Lúcio Junior Espírito Santo. Um dos erros da Teologia da Libertação apontado por frei Clodovis Boff foi que ela, ao ter colocado o pobre no lugar de Deus como fundamento teológico, por deriva acabou cometendo um erro capital qual seja de ter instrumentalizado a fé para fins políticos de libertação. Estou abordando esta questão porque no meu entendimento, primeiro, não há fé que seja vazia de uma política, segundo, o passado histórico e quiçá presente mostrou todas as teologias explícito ou implícito engajadas politicamente, e terceiro, no meu entendimento nisto está uma dose de hipocrisia muito grande, pois o que há de fato é que querem tirar a Teologia de estar a serviço da causa libertadora para estar a serviço da causa não libertadora.
Adamir Gerson. Concordo plenamente com o seu
juízo. Como não existe teologia neutra, esvaziada de uma ação política, ao
impedir a Teologia de ser braço religioso do Marxismo certamente que a irão
colocar como braço religioso do anticomunismo. Ela deixará de estar a serviço
da causa socialista para estar a serviço da causa não socialista. Pouco importa
se é a serviço da causa não socialista exacerbada, capitalismo selvagem, como
eles chamam, ou, entre aspas, democrática.
Lúcio Junior Espírito Santo. Porque você aspou
a palavra democracia?
Adamir Gerson. Porque estes mesmos que querem
tirar a Teologia de ser braço religioso da libertação colocam a democracia como
contraponto aos dois extremos, o socialismo e o capitalismo. Se como Deus não
estivesse em nenhum destes extremos, mas na democracia. Ou, então, se como Deus
não aprovasse estar nos dois extremos, mas aprovaria sim estar na democracia.
Ora, a democracia não representa em hipótese alguma uma terceira via, um meio
termo, que garante o social do socialismo e as liberdades individuais do
capitalismo. Na democracia as cartas já estão marcadas aprioristicamente, quem
irá vencer e quem irá perder, porque tudo está exposto e é decidido pelo mesmo
vício.

__Extratos de dados__:
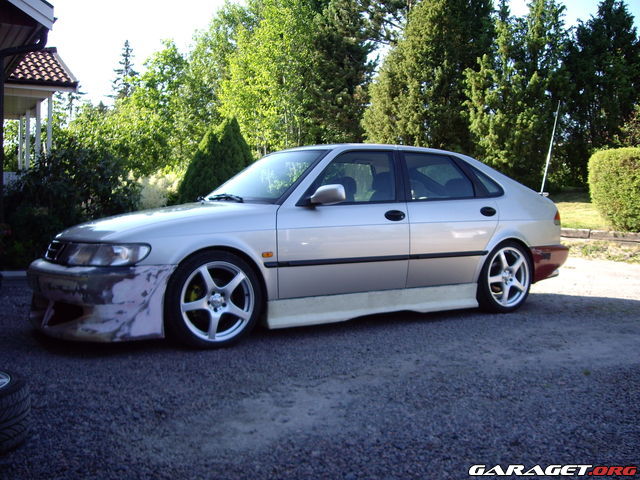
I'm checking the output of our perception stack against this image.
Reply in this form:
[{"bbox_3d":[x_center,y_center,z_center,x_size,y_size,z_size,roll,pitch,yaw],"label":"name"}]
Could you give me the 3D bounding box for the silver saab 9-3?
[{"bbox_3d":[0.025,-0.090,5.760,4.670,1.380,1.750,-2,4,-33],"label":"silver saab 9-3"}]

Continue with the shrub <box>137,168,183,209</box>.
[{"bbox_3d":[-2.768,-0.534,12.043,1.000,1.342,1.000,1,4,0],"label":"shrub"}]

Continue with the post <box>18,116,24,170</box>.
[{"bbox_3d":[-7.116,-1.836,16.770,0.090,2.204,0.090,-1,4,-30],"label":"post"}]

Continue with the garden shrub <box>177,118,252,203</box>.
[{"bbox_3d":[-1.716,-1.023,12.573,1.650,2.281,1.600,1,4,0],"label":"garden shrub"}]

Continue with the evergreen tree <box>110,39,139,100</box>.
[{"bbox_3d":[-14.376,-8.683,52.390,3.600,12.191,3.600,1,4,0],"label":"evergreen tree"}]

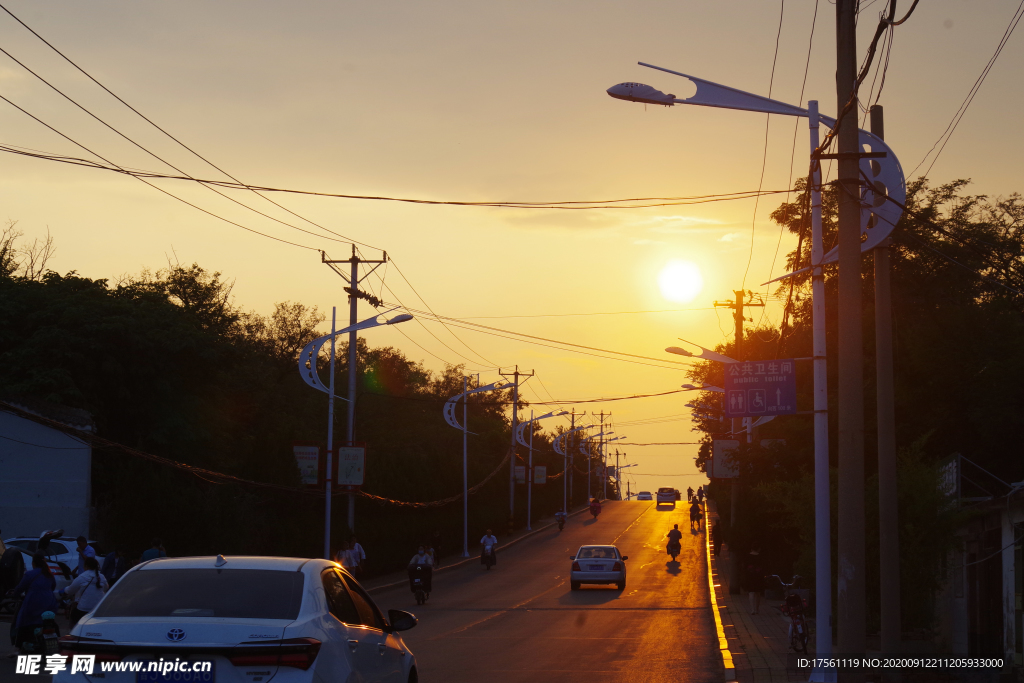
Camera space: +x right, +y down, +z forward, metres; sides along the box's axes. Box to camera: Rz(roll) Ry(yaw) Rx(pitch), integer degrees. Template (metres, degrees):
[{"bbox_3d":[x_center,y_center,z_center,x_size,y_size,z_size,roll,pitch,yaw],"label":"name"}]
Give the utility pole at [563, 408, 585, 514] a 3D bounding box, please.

* * *

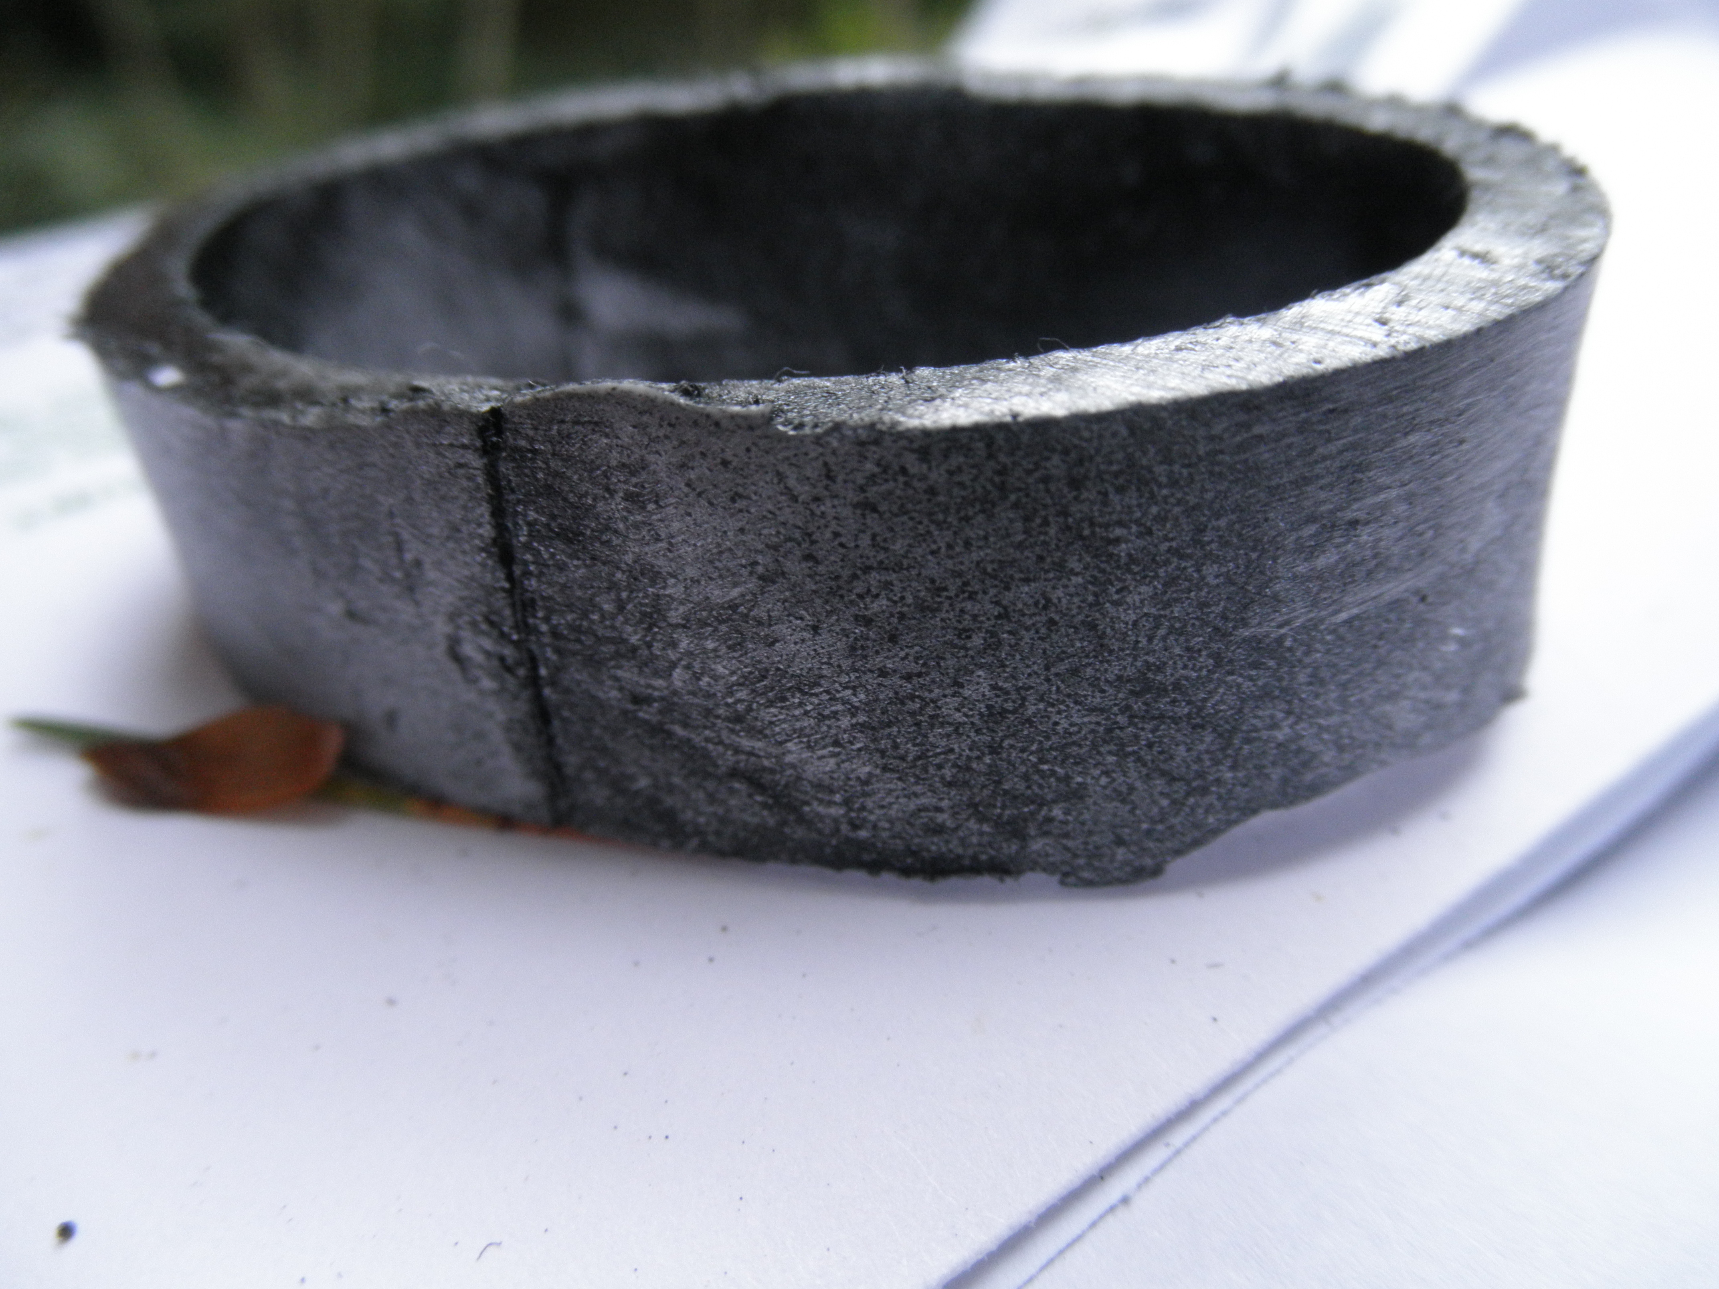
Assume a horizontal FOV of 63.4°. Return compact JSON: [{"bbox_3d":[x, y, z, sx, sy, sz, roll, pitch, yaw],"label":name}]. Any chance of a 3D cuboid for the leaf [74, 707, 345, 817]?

__Como resolver__: Liste as razões que Lúcio Junior Espírito Santo enumera, no diálogo sobre a Teologia da Libertação, para explicar por que está abordando a questão. Para responder, baseie-se apenas no texto.

__Solução da tarefa__:
1. Não há fé que seja vazia de uma política.
2. O passado histórico e quiçá presente mostrou todas as teologias, explícito ou implícito, engajadas politicamente.
3. Nisto está uma dose de hipocrisia muito grande, pois o que há de fato é que querem tirar a Teologia de estar a serviço da causa libertadora para estar a serviço da causa não libertadora.